The Saskatchewan NDP is addressing the overcrowding that occurred at both Royal University and St. Paul’s Hospital on Wednesday, leaving patients no choice but to receive treatment in waiting rooms and hallways.
NDP Health Critic Vicki Mowat says as of Wednesday afternoon, there were 93 patients in the emergency room at RUH, which is designed to hold 45 people. At St. Paul’s, there were 53 patients in an emergency room designed for 28.

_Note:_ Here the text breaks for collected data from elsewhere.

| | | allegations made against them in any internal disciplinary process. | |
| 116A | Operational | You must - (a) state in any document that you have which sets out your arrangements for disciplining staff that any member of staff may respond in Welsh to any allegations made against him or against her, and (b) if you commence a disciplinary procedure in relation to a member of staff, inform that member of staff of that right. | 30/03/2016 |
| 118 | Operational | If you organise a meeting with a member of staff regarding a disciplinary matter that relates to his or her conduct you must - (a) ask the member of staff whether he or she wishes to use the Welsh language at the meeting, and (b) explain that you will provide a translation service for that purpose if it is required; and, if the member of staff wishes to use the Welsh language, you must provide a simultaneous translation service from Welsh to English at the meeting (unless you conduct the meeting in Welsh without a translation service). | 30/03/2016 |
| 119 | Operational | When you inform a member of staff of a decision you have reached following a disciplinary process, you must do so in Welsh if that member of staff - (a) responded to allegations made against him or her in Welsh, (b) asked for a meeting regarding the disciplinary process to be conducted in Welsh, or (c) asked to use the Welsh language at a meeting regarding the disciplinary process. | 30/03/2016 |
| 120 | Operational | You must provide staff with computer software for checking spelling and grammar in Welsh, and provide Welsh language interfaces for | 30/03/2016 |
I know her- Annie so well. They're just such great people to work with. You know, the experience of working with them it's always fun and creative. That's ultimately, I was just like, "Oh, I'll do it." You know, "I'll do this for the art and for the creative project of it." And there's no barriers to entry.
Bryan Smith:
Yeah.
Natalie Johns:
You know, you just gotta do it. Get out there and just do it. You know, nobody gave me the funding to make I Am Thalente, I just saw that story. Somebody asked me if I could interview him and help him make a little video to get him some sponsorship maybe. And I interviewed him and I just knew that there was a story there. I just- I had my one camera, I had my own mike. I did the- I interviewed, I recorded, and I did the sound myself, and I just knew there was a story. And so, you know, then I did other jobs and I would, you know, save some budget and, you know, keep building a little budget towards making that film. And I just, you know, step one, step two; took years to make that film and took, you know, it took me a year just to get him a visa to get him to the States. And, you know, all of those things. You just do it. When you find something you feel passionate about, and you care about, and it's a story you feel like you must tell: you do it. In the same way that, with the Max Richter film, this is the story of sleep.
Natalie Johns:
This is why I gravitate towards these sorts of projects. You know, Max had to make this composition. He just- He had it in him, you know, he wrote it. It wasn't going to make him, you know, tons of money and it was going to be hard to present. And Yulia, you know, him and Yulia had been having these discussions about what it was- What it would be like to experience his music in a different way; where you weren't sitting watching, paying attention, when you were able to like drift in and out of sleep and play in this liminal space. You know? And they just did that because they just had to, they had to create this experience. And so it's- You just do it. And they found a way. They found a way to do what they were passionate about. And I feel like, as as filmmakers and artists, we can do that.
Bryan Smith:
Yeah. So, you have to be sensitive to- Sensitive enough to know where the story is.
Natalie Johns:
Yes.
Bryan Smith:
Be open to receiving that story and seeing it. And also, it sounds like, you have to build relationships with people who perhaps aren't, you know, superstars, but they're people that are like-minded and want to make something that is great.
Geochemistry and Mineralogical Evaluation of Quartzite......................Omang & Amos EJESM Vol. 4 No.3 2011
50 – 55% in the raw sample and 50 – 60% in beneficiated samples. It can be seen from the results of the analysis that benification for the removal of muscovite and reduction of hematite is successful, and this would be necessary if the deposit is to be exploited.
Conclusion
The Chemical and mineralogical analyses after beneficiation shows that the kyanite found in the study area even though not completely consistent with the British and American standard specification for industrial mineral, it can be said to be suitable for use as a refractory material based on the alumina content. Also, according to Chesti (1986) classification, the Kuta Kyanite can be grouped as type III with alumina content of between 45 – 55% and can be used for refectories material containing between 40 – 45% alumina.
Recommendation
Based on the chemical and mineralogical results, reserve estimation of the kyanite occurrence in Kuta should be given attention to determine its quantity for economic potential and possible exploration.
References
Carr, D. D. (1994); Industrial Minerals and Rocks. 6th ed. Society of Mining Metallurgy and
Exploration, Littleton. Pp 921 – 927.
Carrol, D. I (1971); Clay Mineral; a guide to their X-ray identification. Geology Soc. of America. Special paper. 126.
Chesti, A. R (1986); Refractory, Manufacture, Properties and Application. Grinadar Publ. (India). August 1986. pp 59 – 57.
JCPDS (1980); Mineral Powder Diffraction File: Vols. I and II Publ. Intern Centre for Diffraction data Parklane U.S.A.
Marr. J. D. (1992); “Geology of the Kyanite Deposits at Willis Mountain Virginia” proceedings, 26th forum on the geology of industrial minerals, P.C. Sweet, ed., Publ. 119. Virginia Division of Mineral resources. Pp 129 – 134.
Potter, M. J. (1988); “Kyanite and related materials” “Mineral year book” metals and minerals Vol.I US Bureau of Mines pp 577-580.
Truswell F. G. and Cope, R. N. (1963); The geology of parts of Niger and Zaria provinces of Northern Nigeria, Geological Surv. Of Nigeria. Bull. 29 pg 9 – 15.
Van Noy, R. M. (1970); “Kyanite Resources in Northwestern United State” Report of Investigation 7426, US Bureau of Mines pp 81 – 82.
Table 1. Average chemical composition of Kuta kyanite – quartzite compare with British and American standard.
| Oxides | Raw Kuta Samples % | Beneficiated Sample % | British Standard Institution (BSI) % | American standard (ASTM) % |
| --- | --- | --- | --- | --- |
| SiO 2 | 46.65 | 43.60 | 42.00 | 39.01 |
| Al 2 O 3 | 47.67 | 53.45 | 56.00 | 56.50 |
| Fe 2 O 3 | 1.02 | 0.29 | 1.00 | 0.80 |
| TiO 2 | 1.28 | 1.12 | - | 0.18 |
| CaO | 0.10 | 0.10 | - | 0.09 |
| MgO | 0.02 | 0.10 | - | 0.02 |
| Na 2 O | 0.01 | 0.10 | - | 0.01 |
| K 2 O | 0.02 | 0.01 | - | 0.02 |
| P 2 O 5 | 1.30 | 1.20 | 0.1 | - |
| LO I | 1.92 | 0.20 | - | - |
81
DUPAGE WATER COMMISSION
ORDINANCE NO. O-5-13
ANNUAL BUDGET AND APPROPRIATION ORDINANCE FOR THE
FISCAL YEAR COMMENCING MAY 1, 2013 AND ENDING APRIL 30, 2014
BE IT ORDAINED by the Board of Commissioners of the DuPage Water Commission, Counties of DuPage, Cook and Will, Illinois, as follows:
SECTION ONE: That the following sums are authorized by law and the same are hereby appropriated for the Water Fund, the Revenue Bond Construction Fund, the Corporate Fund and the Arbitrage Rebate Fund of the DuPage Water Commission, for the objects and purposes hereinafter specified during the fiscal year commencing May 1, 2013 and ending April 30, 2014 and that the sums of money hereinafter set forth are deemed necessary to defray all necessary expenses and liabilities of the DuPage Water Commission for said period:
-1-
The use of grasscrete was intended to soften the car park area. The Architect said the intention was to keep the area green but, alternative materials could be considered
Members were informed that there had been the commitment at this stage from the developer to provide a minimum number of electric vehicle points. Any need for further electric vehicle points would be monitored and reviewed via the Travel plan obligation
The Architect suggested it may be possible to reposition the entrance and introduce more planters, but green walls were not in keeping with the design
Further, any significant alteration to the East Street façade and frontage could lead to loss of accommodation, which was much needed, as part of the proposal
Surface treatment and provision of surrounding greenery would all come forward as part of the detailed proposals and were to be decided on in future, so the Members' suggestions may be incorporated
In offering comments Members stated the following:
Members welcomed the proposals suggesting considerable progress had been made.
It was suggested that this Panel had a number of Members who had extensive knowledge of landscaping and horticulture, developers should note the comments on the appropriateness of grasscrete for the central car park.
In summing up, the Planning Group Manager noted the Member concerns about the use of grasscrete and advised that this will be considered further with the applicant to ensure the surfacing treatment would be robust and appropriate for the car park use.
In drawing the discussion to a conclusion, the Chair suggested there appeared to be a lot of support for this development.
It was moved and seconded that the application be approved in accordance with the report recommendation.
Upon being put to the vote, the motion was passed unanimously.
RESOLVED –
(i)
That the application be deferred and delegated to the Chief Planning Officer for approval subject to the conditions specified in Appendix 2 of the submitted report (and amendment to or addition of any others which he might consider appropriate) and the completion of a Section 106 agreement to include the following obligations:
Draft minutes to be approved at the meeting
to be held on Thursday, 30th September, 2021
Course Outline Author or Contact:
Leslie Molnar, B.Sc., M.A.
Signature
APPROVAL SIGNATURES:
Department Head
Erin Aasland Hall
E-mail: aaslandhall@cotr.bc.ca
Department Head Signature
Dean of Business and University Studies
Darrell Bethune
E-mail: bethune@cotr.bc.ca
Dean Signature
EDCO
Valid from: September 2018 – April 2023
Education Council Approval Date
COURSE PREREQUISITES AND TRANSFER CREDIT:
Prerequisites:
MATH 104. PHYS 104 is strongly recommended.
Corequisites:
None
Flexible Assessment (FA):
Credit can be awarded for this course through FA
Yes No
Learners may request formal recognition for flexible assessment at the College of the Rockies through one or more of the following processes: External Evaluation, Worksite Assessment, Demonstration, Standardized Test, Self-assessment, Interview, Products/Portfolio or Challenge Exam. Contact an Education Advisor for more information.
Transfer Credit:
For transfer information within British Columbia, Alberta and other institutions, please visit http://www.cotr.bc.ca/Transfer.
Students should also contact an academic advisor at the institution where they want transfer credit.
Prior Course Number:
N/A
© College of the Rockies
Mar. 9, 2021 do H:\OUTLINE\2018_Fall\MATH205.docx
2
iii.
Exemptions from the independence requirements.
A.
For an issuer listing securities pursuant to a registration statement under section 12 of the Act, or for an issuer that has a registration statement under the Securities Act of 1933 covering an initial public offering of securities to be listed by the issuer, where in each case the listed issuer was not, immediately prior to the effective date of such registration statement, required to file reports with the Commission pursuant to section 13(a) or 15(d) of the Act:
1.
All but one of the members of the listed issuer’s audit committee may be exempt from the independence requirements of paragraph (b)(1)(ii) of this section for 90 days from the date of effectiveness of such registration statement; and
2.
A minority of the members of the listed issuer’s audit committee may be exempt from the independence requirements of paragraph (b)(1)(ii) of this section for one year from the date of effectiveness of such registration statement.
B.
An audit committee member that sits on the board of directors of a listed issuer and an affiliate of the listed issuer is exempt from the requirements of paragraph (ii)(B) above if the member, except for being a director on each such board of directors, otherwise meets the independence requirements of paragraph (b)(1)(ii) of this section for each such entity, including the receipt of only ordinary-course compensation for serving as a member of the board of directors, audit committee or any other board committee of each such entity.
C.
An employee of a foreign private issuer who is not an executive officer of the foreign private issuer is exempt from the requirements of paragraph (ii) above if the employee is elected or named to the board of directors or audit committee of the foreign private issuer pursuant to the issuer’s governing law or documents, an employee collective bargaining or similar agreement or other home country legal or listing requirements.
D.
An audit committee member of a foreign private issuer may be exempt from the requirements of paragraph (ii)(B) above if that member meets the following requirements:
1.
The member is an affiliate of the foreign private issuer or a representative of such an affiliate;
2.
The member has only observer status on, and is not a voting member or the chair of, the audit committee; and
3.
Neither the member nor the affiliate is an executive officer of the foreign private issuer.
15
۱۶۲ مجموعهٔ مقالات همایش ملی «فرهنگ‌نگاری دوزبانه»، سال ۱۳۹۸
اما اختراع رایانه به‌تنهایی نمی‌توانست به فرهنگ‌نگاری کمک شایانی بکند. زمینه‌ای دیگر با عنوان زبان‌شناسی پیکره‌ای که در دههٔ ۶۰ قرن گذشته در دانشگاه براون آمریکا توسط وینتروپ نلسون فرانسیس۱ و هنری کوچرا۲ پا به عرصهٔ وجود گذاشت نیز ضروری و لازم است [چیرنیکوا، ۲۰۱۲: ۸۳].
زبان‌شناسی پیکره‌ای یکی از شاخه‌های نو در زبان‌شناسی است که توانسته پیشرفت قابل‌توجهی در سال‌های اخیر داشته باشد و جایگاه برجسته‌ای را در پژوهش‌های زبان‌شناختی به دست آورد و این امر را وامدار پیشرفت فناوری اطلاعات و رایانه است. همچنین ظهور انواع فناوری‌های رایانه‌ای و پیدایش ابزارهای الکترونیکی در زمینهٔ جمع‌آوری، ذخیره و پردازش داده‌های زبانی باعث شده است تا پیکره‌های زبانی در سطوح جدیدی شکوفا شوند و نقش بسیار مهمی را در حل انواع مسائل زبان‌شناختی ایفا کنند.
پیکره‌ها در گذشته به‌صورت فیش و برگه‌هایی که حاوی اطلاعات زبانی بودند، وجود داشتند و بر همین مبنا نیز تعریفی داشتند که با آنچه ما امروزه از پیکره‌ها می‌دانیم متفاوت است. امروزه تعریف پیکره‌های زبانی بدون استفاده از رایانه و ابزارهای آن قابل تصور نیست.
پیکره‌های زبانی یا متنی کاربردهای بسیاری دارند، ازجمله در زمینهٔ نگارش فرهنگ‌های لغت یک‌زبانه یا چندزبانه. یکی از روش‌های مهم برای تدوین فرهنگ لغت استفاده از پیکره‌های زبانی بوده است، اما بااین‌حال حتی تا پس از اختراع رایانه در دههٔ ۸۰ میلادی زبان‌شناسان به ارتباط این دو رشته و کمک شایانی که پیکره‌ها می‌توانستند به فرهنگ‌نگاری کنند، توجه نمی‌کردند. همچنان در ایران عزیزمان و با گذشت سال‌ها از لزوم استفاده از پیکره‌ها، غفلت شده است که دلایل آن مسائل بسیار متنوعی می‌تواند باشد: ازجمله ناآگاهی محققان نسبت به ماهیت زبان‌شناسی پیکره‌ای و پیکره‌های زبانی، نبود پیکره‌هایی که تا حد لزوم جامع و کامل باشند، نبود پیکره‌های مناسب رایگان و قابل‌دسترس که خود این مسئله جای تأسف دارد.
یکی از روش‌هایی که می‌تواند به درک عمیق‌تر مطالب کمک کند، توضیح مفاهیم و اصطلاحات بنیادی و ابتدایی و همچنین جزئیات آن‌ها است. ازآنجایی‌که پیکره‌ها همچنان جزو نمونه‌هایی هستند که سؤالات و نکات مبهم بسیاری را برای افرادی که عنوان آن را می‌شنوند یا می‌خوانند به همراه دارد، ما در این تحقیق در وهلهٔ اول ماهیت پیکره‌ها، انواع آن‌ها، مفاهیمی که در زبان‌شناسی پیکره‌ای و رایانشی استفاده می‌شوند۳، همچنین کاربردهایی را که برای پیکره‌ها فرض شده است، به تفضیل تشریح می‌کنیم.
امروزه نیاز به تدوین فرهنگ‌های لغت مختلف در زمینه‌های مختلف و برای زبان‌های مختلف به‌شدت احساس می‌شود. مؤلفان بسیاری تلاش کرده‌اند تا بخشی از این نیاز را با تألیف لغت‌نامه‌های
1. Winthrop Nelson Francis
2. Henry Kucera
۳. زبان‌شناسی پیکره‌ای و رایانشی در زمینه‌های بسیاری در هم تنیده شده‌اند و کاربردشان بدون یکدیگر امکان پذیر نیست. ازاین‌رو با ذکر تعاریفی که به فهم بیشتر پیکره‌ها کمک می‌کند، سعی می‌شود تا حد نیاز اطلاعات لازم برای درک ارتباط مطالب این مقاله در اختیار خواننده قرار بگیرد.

“Healthcare workers have told us that patients had to be placed in stretchers lining public hallways without privacy or dignity in the birthplace of Medicare. This is a crisis, not a coincidence.”
She says the privacy issues have made it hard to deal with patients struggling with incontinence or needing to be changed.
“When you have an emergency room, you can’t turn people away, but when you are consistently dealing with groups more than twice than what you’re expecting, it makes it very difficult for staff on the frontlines to do that work.”
She says meanwhile, City Hospital is facing its own pressures, such as being unable to retain a full-time physician.
Mowat adds that this is just another reason why the NDP is calling on the province to reverse the $17 million cut it made to healthcare in the recent budget.
‘This is not a time to be cutting healthcare, this is a time to be investing in frontline workers, making sure we have enough people to do those jobs, making sure we have enough beds to be able to provide that support.”